RLDM-Rivière-Pilote : les deux parties déboutées avant une éventuelle saisie du tribunal administratif

Par 15/05/2026 - 15:13 • Mis à jour le 15/05/2026 - 16:00

Le tribunal judiciaire a tranché ce vendredi 15 mai : il estime que la pose d'un cadenas sur les portes de la radio RLDM ne constitue pas une « voie de fait » et renvoie implicitement l'affaire vers la justice administrative. Le juge a également débouté la demande d'expulsion formulée par la mairie.

    RLDM-Rivière-Pilote : les deux parties déboutées avant une éventuelle saisie du tribunal administratif
Me Raphael Constant, avocat de la radio RLDM a plaidé la « voie de fait ».

Dans l’affaire qui oppose la radio RLDM au maire de Rivière-Pilote, Jean-François Beaunol, le tribunal judiciaire a rendu sa décision ce vendredi (15 mai). 

Le juge judiciaire a considéré que la pose du cadenas sur les portes de la radio, ne représente pas une violation de la liberté individuelle, de ce fait la « voie de fait » plaidé par Me Raphaël Constant, avocat de la radio, n’est pas constituée.

Le recours administratif envisagé

Le juge du tribunal judiciaire a donc estimé ne pas être compétant pour cette affaire.

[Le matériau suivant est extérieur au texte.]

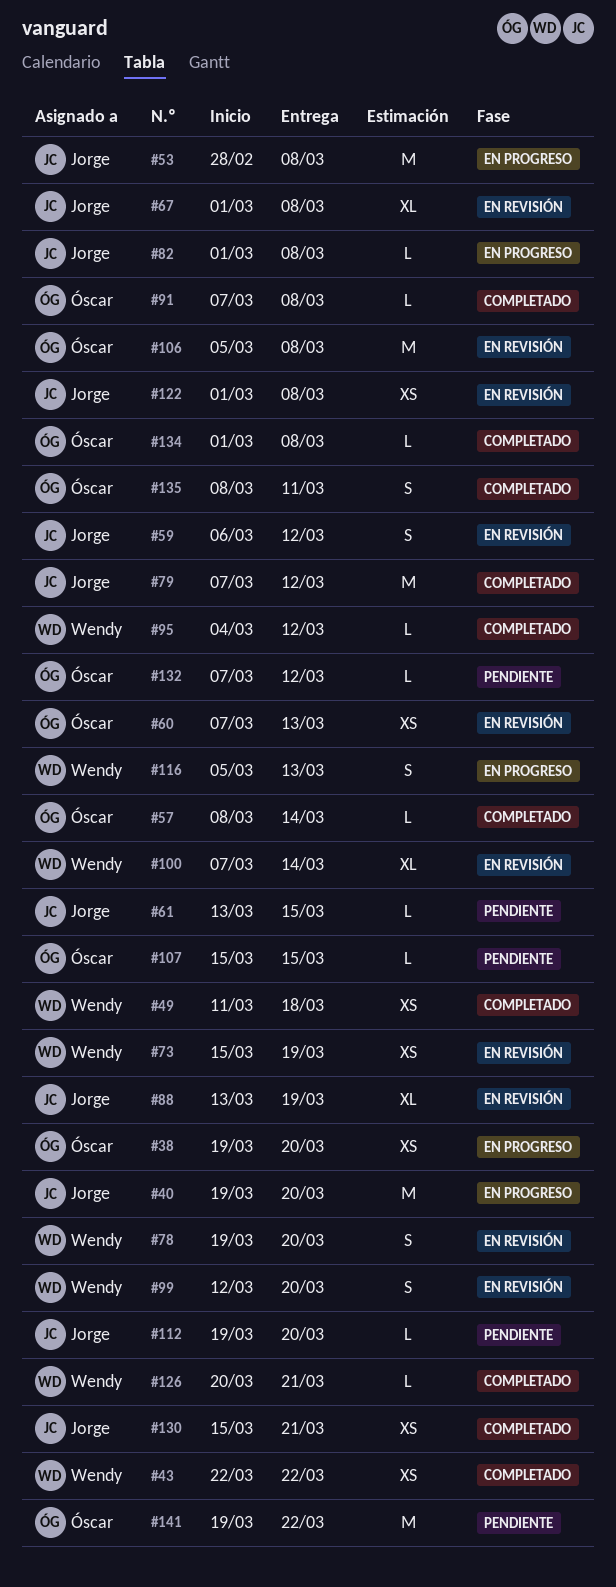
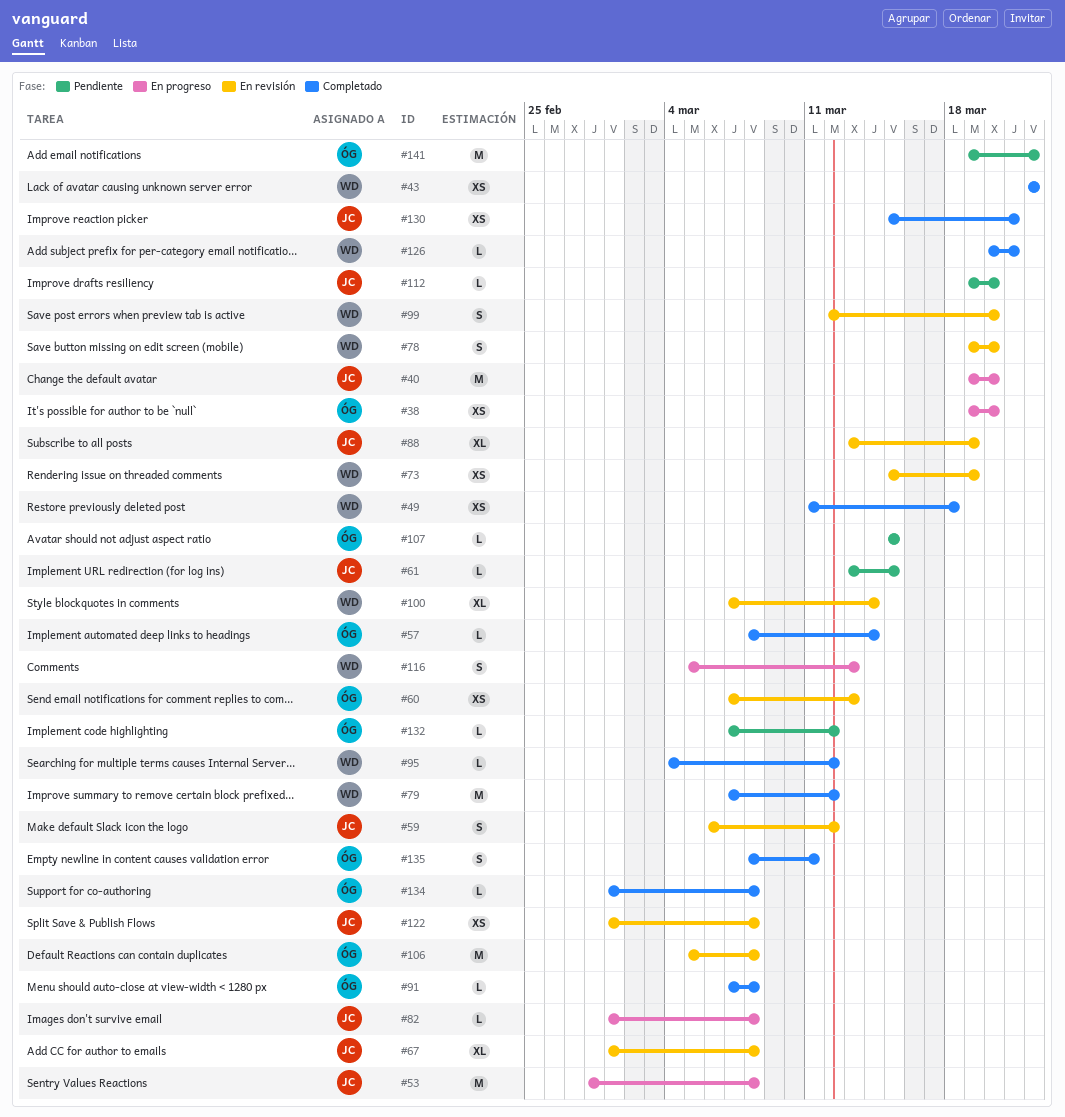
#79, owner: Jorge -> Wendy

Par ailleurs, il a également débouté la demande d’expulsion formulé par la mairie, à l’encontre de la radio.

Pour l'avocat de la radio RLDM, Me Raphaël Constant, ce revers technique déplace simplement le combat sur le terrain du droit administratif :

Le juge judiciaire a considéré que la pose d'un cadenas sur le local était éventuellement, aussi contestable qu'elle puisse être, n'emportait pas privation d'une liberté individuelle. Donc, il a estimé que la "voie de fait" n'était pas constituée et que le juge judiciaire n'était pas compétent. Ça signifie concrètement que nous devons saisir le juge administratif et nous allons discuter avec notre cliente de l'opportunité de le faire, lundi (18 mai) sous la forme d'un référé liberté.

Un statu quo paralysant

Malgré l'incompétence du tribunal, le conseil de la radio se félicite du rejet de la demande d'expulsion, tout en regrettant l'impasse actuelle :

La municipalité avait ordonné que l'association soit expulsée. Le juge dit et déboute la municipalité de cette demande. D'ailleurs, c'est un espèce de jugement de Salomon où les deux n'ont pas raison. La question est que, actuellement où je parle, la radio ne peut pas fonctionner normalement. Et c'est pour cela que nous avons quand même saisir, je suppose, si ma cliente en est d'accord, le juge administratif sur ce point.

L'éventuelle saisie du tribunal administratif de la part de la radio RLDM reste au coeur de l'affaire.